Cities' Access to Fresh Food Worsens
Higher maintenance costs in urban areas have led to a serious lack of grocery stores for city dwellers. States and cities are working on ways to get them back.
Over the years, I’ve lived in a number of cities. While having access to good public transit was a must, so too was a neighborhood grocery store. Each time I moved, I never had a problem finding a place with a market in walking distance that offered fresh food.
It’s been more than 20 years since my last move, however, and when it comes to grocery stores in cities, the situation has changed. Forget about living in a city where virtually every neighborhood has a food store within walking distance or even a short commute. Now, health experts talk about "food deserts" where grocery stores are virtually nonexistent, McDonald’s are plentiful and fresh fruits and vegetables are scarce.
In March, the Massachusetts Public Health Association released a report showing the Bay State has one of the worst shortages in the nation of city supermarkets that offer fresh food. For an affluent and urban state like Massachusetts, which prides itself on the quality of its education and health-care system, the results are startling. For example, Lawrence, with a population of 70,000, has just two full-service grocery stores. The report also mentions how some city residents have to ride as many as three different buses to reach a grocery store.

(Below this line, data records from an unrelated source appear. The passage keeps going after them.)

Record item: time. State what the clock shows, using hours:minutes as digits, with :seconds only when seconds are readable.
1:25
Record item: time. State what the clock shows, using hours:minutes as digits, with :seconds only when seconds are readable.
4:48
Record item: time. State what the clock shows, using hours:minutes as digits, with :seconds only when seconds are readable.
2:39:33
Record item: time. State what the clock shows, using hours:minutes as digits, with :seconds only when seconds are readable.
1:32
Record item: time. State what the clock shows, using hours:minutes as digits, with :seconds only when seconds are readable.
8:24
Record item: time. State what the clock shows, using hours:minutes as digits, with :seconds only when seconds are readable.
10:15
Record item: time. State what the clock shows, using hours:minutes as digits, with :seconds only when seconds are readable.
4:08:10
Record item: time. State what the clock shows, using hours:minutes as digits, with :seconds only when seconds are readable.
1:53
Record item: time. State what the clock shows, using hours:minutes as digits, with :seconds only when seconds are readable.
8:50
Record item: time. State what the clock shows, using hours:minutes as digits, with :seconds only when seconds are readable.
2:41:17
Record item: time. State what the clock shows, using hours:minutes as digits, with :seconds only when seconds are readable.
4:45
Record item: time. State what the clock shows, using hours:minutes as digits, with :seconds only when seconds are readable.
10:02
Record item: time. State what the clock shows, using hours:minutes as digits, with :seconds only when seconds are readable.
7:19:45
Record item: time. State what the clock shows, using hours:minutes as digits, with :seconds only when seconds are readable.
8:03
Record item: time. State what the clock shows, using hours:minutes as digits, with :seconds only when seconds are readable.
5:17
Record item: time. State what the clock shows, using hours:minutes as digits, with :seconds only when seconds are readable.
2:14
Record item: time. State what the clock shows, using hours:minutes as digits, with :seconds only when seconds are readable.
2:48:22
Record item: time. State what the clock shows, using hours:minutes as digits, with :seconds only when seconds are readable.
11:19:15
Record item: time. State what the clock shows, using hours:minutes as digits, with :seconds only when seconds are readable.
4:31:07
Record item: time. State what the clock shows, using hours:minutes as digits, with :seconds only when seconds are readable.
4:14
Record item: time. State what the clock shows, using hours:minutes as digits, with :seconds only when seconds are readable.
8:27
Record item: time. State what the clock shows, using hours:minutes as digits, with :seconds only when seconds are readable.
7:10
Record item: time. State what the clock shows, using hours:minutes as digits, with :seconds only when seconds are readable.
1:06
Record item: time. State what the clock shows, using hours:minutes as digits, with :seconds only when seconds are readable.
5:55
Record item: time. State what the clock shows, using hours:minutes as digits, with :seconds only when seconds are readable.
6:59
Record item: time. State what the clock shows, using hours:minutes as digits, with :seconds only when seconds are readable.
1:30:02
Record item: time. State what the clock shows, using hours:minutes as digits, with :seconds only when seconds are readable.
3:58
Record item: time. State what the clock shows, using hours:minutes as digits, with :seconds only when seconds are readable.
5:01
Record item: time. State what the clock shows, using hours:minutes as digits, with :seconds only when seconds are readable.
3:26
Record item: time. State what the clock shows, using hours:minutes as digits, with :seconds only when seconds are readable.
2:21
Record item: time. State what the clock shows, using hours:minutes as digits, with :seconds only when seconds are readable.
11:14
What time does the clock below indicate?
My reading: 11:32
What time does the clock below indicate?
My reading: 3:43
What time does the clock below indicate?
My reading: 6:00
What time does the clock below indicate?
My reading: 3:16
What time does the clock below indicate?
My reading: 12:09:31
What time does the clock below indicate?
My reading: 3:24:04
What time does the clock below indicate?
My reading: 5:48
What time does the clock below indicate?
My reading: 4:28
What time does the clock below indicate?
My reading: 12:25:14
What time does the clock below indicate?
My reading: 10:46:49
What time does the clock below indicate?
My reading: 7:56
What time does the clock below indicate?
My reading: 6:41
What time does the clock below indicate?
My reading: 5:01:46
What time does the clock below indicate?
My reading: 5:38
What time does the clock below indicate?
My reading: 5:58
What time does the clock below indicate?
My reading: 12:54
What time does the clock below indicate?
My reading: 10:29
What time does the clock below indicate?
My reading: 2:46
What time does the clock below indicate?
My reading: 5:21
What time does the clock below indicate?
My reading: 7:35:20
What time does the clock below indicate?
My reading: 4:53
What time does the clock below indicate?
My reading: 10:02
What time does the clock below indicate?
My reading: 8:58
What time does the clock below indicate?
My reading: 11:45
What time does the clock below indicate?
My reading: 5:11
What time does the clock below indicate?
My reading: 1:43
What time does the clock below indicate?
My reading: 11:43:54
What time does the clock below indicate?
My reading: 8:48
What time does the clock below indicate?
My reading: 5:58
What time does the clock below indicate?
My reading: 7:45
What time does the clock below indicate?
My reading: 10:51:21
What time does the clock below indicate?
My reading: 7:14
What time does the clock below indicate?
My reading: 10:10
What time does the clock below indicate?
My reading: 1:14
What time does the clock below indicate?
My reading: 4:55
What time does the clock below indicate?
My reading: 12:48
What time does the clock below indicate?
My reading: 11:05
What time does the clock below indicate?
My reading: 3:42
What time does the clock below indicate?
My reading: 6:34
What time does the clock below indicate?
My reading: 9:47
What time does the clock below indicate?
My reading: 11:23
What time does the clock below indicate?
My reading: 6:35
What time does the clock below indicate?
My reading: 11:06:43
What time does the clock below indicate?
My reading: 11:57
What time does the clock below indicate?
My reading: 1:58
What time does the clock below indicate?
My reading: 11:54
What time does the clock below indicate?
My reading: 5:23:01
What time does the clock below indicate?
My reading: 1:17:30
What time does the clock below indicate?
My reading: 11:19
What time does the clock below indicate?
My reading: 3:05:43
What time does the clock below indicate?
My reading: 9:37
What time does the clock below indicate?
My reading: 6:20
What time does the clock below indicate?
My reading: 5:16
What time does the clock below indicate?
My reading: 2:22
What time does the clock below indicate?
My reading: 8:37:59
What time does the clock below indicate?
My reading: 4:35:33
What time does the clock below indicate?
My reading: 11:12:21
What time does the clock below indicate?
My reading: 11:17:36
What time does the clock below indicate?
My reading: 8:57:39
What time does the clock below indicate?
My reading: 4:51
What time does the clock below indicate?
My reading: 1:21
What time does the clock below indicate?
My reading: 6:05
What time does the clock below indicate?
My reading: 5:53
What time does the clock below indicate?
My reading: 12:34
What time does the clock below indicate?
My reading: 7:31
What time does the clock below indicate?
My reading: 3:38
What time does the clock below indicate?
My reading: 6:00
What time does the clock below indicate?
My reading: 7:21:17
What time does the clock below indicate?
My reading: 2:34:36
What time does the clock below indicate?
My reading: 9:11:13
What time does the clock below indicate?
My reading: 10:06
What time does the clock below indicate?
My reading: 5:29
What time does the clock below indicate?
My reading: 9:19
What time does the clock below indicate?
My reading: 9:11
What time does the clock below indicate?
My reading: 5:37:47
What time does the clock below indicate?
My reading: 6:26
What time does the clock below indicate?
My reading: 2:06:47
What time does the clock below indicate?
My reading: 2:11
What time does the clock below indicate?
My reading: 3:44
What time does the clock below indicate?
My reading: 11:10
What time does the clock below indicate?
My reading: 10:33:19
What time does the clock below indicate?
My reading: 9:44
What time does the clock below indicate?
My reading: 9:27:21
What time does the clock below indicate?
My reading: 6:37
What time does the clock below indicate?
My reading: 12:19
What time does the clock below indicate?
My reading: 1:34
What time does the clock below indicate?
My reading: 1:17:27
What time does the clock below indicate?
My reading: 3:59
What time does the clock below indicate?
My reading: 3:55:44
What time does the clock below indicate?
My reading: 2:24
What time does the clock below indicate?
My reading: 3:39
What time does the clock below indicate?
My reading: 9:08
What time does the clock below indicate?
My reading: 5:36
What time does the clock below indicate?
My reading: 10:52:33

The problem isn’t just about inconvenience. A number of studies have shown that people living in communities without a supermarket suffer disproportionately from obesity and other related health issues. In addition, opening and operating a supermarket in a city faces several hurdles. Training, security and maintenance costs are considerably higher in urban areas, according to a study conducted by The Reinvestment Fund, an organization that helps finance neighborhood revitalization.
To counter the disadvantages, health advocacy groups have been developing state-financed initiatives to attract supermarkets to underserved neighborhoods. The most notable success so far is the Pennsylvania Fresh Food Financing Initiative, which started in 2004 and used $30 million in state seed money to finance the development of nearly 70 supermarkets and fresh food outlets in urban and rural areas around the state. One Philadelphia-based grocery store operator found that his four new inner-city stores are as profitable as the ones he runs in the suburbs.
Other cities are taking notice. Houston, which has a ratio of one store for every 12,000 people, compared to the national average of one to 8,600 people, is seeking to set up a Texan version of Pennsylvania’s initiative. First lady Michelle Obama has also praised initiatives that put more grocery stores in cities, citing the health impact on children.
Funding for a $35 million federal program called the Healthy Food Financing Initiative, however, could be in trouble. Congress is looking at ways to reduce the budget deficit, and has threatened to cut the program, which also mirrors Pennsylvania’s effort. That would be a shame, say health food advocates, given the ever-growing need around the country for fresh food in city neighborhoods.